I’m a fast walker, and sometimes my wife or friends need to tell me to slow down the pace a bit. I think that’s a good metaphor for a lot of things in my life. I need to slow down the pace a bit. I need to see what my next step is and take that one step. Eventually if I keep walking, I’ll get to my destination.
In the midst of everything going on we need to remember that we can’t do it all right this second. We need to figure out the next right thing any one of us can do, and then do it. We need to keep moving forward.
Frankly, I think too often, too many of us run around like the proverbial chicken with our heads cut off. That won’t get us where we want or need to go. We act without considering what the next right thing is.
Todd Henry recently said in a podcast:
Bravery exists whenever a person engages in right action at the potential expense of their own comfort. Cowardice, on the other hand, exists when someone chooses self-protection at the expense of right action.

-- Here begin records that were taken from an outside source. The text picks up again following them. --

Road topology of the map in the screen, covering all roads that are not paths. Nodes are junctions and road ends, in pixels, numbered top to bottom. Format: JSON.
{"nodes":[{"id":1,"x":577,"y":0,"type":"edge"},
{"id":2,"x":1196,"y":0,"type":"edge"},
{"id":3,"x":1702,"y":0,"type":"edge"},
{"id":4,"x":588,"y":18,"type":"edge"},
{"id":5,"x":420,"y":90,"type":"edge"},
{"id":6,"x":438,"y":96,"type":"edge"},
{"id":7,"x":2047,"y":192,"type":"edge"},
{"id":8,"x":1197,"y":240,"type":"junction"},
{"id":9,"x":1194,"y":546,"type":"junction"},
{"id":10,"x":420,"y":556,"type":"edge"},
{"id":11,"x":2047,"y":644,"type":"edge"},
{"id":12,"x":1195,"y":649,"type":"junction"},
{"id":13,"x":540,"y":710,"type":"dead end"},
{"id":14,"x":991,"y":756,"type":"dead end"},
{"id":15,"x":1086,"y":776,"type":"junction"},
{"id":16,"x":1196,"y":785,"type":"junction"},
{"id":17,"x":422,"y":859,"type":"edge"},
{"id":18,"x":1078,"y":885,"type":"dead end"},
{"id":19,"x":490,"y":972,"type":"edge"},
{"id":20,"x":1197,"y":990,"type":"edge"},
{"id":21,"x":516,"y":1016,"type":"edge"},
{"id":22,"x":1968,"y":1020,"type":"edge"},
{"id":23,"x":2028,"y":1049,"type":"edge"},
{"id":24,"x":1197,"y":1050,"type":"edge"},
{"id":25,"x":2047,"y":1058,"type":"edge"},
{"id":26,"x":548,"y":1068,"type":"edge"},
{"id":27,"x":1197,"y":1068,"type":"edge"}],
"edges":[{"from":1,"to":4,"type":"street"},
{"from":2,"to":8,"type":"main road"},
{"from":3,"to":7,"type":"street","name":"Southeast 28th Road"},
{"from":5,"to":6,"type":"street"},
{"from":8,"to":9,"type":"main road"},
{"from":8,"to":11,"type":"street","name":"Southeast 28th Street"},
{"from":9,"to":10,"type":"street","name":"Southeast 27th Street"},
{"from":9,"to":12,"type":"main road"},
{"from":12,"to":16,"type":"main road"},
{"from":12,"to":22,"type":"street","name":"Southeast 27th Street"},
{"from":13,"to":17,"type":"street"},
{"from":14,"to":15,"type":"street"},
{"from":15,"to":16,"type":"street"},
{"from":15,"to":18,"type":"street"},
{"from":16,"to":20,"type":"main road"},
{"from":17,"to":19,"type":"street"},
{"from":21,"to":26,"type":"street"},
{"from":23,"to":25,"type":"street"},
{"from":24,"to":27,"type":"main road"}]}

It is possible to appear brave to others while actually behaving in a cowardly way, or to appear a coward to others while doing the brave thing.
Be brave, figure out the next right action, and act (even if the next right thing for you is getting a good nights sleep). You’ll stumble, we all do. If you get up, figure out what you tripped on, and get on with doing the next right thing, you’ll get home, and probably help others to do the same along the way.